Catherine pulled out her cell phone. She dialed a number. It rang for the longest time, then a male voice came on the line.

“Please,” she whispered. “We have no place else to go.”




D O YOU THINK Catherine Gagnon was abused by her husband?” Elizabeth asked.

“Yeah.”

“Do you think she deserved it?”

“What the hell do I know?”

“Come on, Bobby. You have anger toward your mother, you have anger toward Catherine. Part of that anger is the belief these two women could've done something differently. That they should've kept themselves from being victimized.”

“I watched her,” he said abruptly. “Some nights, my father would walk through the door, obviously already liquored up, and I'd watch her start in on him. Been drinking again? Jesus, just one night couldn't you be a decent man and think about your family. . . . Come on, we all knew what was going to happen next.”

“He'd hit her?”

“Yeah.”

“Did she fight back?”

“Not physically.”

“But he'd hit her. And then?”

Bobby shrugged. “I don't know. He'd get mad, then eventually he'd pass out.”

“So if he started out by getting mad at your mother as you say, he'd take his aggression out on her, then pass out.”

“I guess.”

“So he wouldn't hit you or your brother?”

“Not if we stayed out of the way.”

“Do you think your mother knew this?”

He paused, appeared troubled. “I don't know.”

“A woman's love for her husband is a very complicated thing, Bobby. So is her love for her children.”

“Yeah, she loves us so goddamn much she just can't wait to call.”
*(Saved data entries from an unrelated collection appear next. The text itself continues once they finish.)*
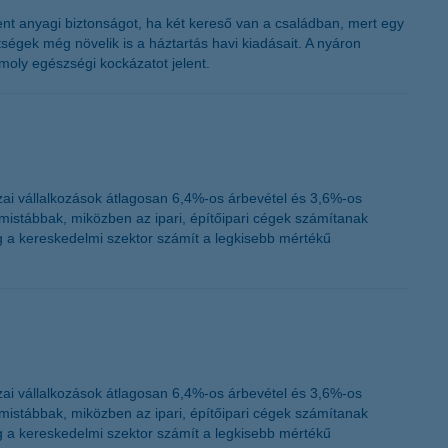
K&H token megújítás
nt anyagi biztonságot, ha két kereső van a családban, mert egy
ségek még növelik is a háztartás havi kiadásait. A nyáron
oly egészségi kockázatot jelent.
ai vállalkozások átlagosan 6,4%-os árbevétel és 3,6%-os
istábbak, miközben az ipari, építőipari cégek számítanak
 a kereskedelmi szektor számít a legkisebb mértékű
ai vállalkozások átlagosan 6,4%-os árbevétel és 3,6%-os
istábbak, miközben az ipari, építőipari cégek számítanak
 a kereskedelmi szektor számít a legkisebb mértékű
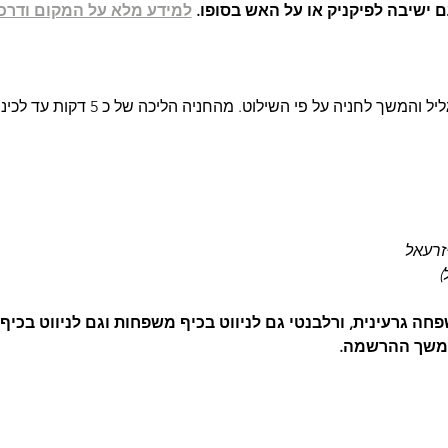
 ישיבה לפיקניק או על האש בסופו. 
למידע מלא על המקום ודרכי
המשך לחניה על פי השילוט. מהחניה הליכה של כ 5 דקות עד לכינוס.
יזרעאל
)
 גרעינית, ורלבנטי גם לניווט בכיף משפחות וגם לניווט בכיף 
משך ההרשמה.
“I can't comment on that, Bobby; I've never met your mother. For some women, however . . . some women might feel too ashamed.”

“I thought we were talking about Catherine,” Bobby said.

“All right. Do you think Catherine provoked her husband?”

“She's capable of it.”

“And Thursday night?”

He resumed pacing again. “Maybe. It doesn't make sense. But then again . . .” He looked at Elizabeth. “It's the fact that we had met before, that we had spoken, that bothers me. Sure, I didn't remember her, I'm confident of that. But she asked me questions about the job, questions about how and when a tactical team would be deployed. Why those questions? What was she thinking?”